Work instructions -> Convert the lines of every entry below into a JSON list of strings, one string per line, leaving out any blank lines.

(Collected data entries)
• • • • • • •

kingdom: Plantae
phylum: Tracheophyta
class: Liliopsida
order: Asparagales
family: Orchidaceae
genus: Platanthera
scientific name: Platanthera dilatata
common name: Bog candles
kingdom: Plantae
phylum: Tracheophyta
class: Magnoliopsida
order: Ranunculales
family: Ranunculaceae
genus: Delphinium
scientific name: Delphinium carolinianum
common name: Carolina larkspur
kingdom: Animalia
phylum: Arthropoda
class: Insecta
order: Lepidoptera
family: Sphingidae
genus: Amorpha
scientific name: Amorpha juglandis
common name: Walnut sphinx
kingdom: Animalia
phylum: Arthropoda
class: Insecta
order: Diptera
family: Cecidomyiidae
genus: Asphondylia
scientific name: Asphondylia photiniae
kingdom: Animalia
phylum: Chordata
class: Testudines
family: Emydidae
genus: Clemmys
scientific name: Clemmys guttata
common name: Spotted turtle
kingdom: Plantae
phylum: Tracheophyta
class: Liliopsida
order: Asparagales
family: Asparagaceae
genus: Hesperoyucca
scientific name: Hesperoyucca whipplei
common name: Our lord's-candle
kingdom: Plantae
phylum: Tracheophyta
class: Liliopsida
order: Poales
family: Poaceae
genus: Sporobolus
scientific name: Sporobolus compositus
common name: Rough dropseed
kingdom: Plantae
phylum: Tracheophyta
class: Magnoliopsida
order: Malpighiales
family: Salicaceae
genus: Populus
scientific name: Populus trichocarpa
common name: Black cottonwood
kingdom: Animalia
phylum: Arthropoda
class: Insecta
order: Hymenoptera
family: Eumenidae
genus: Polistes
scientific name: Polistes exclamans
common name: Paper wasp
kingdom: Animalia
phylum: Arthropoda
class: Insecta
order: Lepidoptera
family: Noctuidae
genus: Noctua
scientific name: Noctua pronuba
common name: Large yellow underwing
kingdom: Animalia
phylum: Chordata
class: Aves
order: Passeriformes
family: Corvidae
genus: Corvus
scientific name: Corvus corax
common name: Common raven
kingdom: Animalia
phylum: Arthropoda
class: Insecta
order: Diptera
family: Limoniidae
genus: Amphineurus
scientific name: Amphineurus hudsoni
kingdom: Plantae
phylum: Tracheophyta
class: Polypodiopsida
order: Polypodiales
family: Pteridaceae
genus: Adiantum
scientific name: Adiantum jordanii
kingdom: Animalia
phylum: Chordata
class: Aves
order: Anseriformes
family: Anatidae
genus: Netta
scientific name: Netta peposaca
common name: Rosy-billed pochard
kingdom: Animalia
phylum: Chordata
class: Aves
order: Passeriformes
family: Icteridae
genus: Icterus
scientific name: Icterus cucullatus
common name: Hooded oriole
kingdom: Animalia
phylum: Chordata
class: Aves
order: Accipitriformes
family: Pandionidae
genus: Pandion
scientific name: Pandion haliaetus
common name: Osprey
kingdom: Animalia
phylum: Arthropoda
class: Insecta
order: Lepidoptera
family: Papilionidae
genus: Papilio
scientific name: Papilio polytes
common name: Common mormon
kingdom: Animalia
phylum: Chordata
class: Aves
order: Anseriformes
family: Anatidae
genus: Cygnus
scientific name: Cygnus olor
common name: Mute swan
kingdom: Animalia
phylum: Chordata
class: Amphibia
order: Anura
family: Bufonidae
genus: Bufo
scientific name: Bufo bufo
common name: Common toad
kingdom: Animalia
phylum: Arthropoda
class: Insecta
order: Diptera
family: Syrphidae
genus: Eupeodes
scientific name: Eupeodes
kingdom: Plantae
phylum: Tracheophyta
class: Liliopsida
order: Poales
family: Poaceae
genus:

• • • • • • •

Result of this task ->
[
  "kingdom: Plantae",
  "phylum: Tracheophyta",
  "class: Liliopsida",
  "order: Asparagales",
  "family: Orchidaceae",
  "genus: Platanthera",
  "scientific name: Platanthera dilatata",
  "common name: Bog candles",
  "kingdom: Plantae",
  "phylum: Tracheophyta",
  "class: Magnoliopsida",
  "order: Ranunculales",
  "family: Ranunculaceae",
  "genus: Delphinium",
  "scientific name: Delphinium carolinianum",
  "common name: Carolina larkspur",
  "kingdom: Animalia",
  "phylum: Arthropoda",
  "class: Insecta",
  "order: Lepidoptera",
  "family: Sphingidae",
  "genus: Amorpha",
  "scientific name: Amorpha juglandis",
  "common name: Walnut sphinx",
  "kingdom: Animalia",
  "phylum: Arthropoda",
  "class: Insecta",
  "order: Diptera",
  "family: Cecidomyiidae",
  "genus: Asphondylia",
  "scientific name: Asphondylia photiniae",
  "kingdom: Animalia",
  "phylum: Chordata",
  "class: Testudines",
  "family: Emydidae",
  "genus: Clemmys",
  "scientific name: Clemmys guttata",
  "common name: Spotted turtle",
  "kingdom: Plantae",
  "phylum: Tracheophyta",
  "class: Liliopsida",
  "order: Asparagales",
  "family: Asparagaceae",
  "genus: Hesperoyucca",
  "scientific name: Hesperoyucca whipplei",
  "common name: Our lord's-candle",
  "kingdom: Plantae",
  "phylum: Tracheophyta",
  "class: Liliopsida",
  "order: Poales",
  "family: Poaceae",
  "genus: Sporobolus",
  "scientific name: Sporobolus compositus",
  "common name: Rough dropseed",
  "kingdom: Plantae",
  "phylum: Tracheophyta",
  "class: Magnoliopsida",
  "order: Malpighiales",
  "family: Salicaceae",
  "genus: Populus",
  "scientific name: Populus trichocarpa",
  "common name: Black cottonwood",
  "kingdom: Animalia",
  "phylum: Arthropoda",
  "class: Insecta",
  "order: Hymenoptera",
  "family: Eumenidae",
  "genus: Polistes",
  "scientific name: Polistes exclamans",
  "common name: Paper wasp",
  "kingdom: Animalia",
  "phylum: Arthropoda",
  "class: Insecta",
  "order: Lepidoptera",
  "family: Noctuidae",
  "genus: Noctua",
  "scientific name: Noctua pronuba",
  "common name: Large yellow underwing",
  "kingdom: Animalia",
  "phylum: Chordata",
  "class: Aves",
  "order: Passeriformes",
  "family: Corvidae",
  "genus: Corvus",
  "scientific name: Corvus corax",
  "common name: Common raven",
  "kingdom: Animalia",
  "phylum: Arthropoda",
  "class: Insecta",
  "order: Diptera",
  "family: Limoniidae",
  "genus: Amphineurus",
  "scientific name: Amphineurus hudsoni",
  "kingdom: Plantae",
  "phylum: Tracheophyta",
  "class: Polypodiopsida",
  "order: Polypodiales",
  "family: Pteridaceae",
  "genus: Adiantum",
  "scientific name: Adiantum jordanii",
  "kingdom: Animalia",
  "phylum: Chordata",
  "class: Aves",
  "order: Anseriformes",
  "family: Anatidae",
  "genus: Netta",
  "scientific name: Netta peposaca",
  "common name: Rosy-billed pochard",
  "kingdom: Animalia",
  "phylum: Chordata",
  "class: Aves",
  "order: Passeriformes",
  "family: Icteridae",
  "genus: Icterus",
  "scientific name: Icterus cucullatus",
  "common name: Hooded oriole",
  "kingdom: Animalia",
  "phylum: Chordata",
  "class: Aves",
  "order: Accipitriformes",
  "family: Pandionidae",
  "genus: Pandion",
  "scientific name: Pandion haliaetus",
  "common name: Osprey",
  "kingdom: Animalia",
  "phylum: Arthropoda",
  "class: Insecta",
  "order: Lepidoptera",
  "family: Papilionidae",
  "genus: Papilio",
  "scientific name: Papilio polytes",
  "common name: Common mormon",
  "kingdom: Animalia",
  "phylum: Chordata",
  "class: Aves",
  "order: Anseriformes",
  "family: Anatidae",
  "genus: Cygnus",
  "scientific name: Cygnus olor",
  "common name: Mute swan",
  "kingdom: Animalia",
  "phylum: Chordata",
  "class: Amphibia",
  "order: Anura",
  "family: Bufonidae",
  "genus: Bufo",
  "scientific name: Bufo bufo",
  "common name: Common toad",
  "kingdom: Animalia",
  "phylum: Arthropoda",
  "class: Insecta",
  "order: Diptera",
  "family: Syrphidae",
  "genus: Eupeodes",
  "scientific name: Eupeodes",
  "kingdom: Plantae",
  "phylum: Tracheophyta",
  "class: Liliopsida",
  "order: Poales",
  "family: Poaceae",
  "genus:"
]